◆ **What is being asked**
Without the pictures, give every record again exactly.

[Annotated scene photographs]
__________

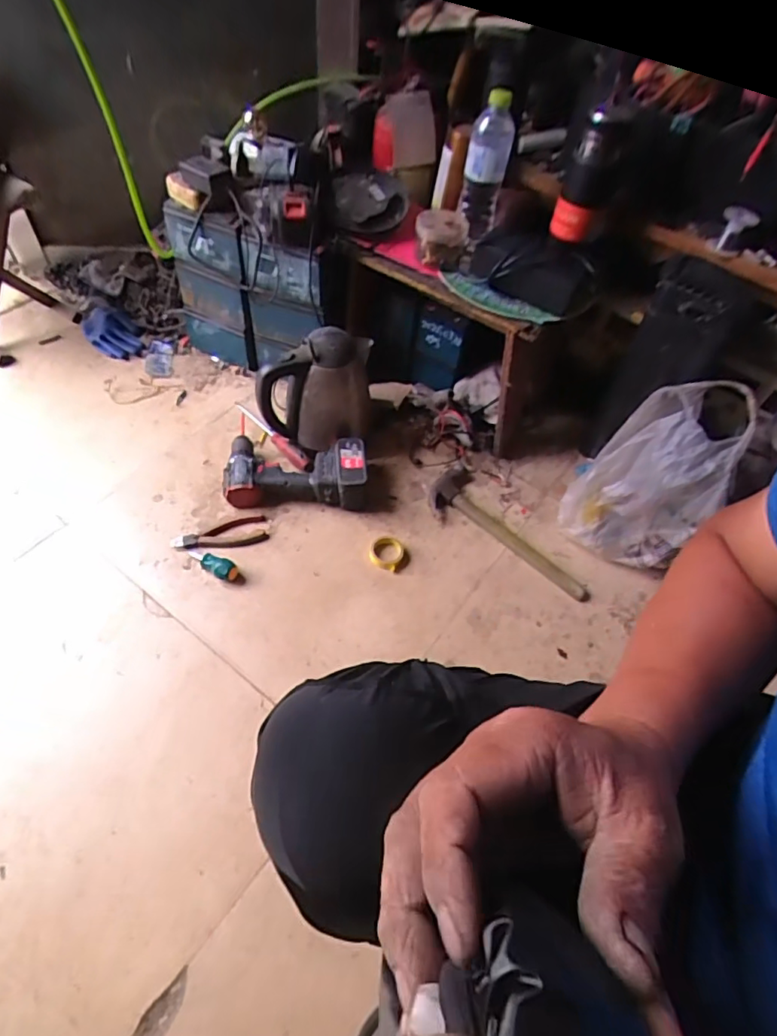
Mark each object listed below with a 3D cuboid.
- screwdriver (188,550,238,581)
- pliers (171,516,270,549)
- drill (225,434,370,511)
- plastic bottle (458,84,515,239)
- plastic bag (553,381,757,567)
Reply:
[{"bbox_3d":[-0.280,0.070,0.880,0.095,0.027,0.031,30,58,16],"label":"screwdriver"},{"bbox_3d":[-0.278,0.032,0.916,0.151,0.017,0.053,-15,57,-14],"label":"pliers"},{"bbox_3d":[-0.158,-0.083,0.969,0.239,0.070,0.143,0,54,-4],"label":"drill"},{"bbox_3d":[0.163,-0.584,0.927,0.068,0.201,0.081,11,20,4],"label":"plastic bottle"},{"bbox_3d":[0.411,-0.063,0.886,0.199,0.294,0.137,17,55,8],"label":"plastic bag"}]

__________

◆ **Answer section**
Mark each object listed below with a 3D cuboid.
- screwdriver (188,550,238,581)
- pliers (171,516,270,549)
- drill (225,434,370,511)
- plastic bottle (458,84,515,239)
- plastic bag (553,381,757,567)
Reply:
[{"bbox_3d":[-0.280,0.070,0.880,0.095,0.027,0.031,30,58,16],"label":"screwdriver"},{"bbox_3d":[-0.278,0.032,0.916,0.151,0.017,0.053,-15,57,-14],"label":"pliers"},{"bbox_3d":[-0.158,-0.083,0.969,0.239,0.070,0.143,0,54,-4],"label":"drill"},{"bbox_3d":[0.163,-0.584,0.927,0.068,0.201,0.081,11,20,4],"label":"plastic bottle"},{"bbox_3d":[0.411,-0.063,0.886,0.199,0.294,0.137,17,55,8],"label":"plastic bag"}]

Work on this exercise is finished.